BBC China editor Carrie Gracie quits post in equal pay row

BBC China editor Carrie Gracie quits post in equal pay row
From BBC - January 7, 2018

The BBC's China editor Carrie Gracie has resigned from her post, citing pay inequality with male colleagues.

In an open letter, Ms Gracie - who has been at the BBC for more than 30 years - accused the corporation of having a "secretive and illegal pay culture".

She said the BBC was facing a "crisis of trust", after it was revealed two-thirds of its stars earning more than 150,000 were male.

The BBC said there was "no systemic discrimination against women".

Ms Gracie said she left her role as editor of the corporation's Beijing bureau last week, but would remain with the BBC.

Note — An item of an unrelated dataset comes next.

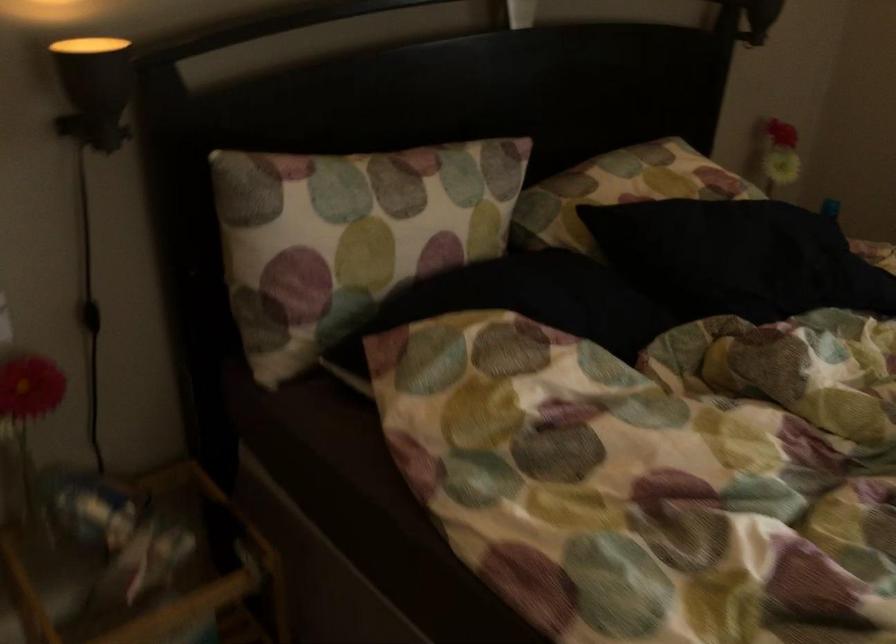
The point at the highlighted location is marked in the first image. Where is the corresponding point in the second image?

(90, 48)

She said she would return to her former post in the TV newsroom "where I expect to be paid equally".

Ms Gracie is co-presenting BBC Radio 4's Today programme on Monday.

In the letter, posted on her blog, Ms Gracie - a China specialist who is fluent in Mandarin - said "the BBC belongs to you, the licence fee payer.

"I believe you have a right to know that it is breaking equality law and resisting pressure for a fair and transparent pay structure."

In July last year, the BBC was forced to reveal the salaries of all employees earning more than 150,000 a year.

Ms Gracie said she was dismayed to discover the BBC's two male international editors earned "at least 50% more" than its two female counterparts.

US editor Jon Sopel earned 200,000-249,999, it was revealed, while Middle East editor Jeremy Bowen earned 150,000-199,999.

Ms Gracie was not on the list, meaning her salary was less than 150,000.

A letter calling for equal pay - published in the Telegraph - was later signed by both Ms Gracie and BBC Europe editor, Katya Adler.

Equal pay

In her open letter, Ms Gracie said: "The Equality Act 2010 states that men and women doing equal work must receive equal pay.

"But last July I learned that in the previous financial year, the two men earned at least 50% more than the two women.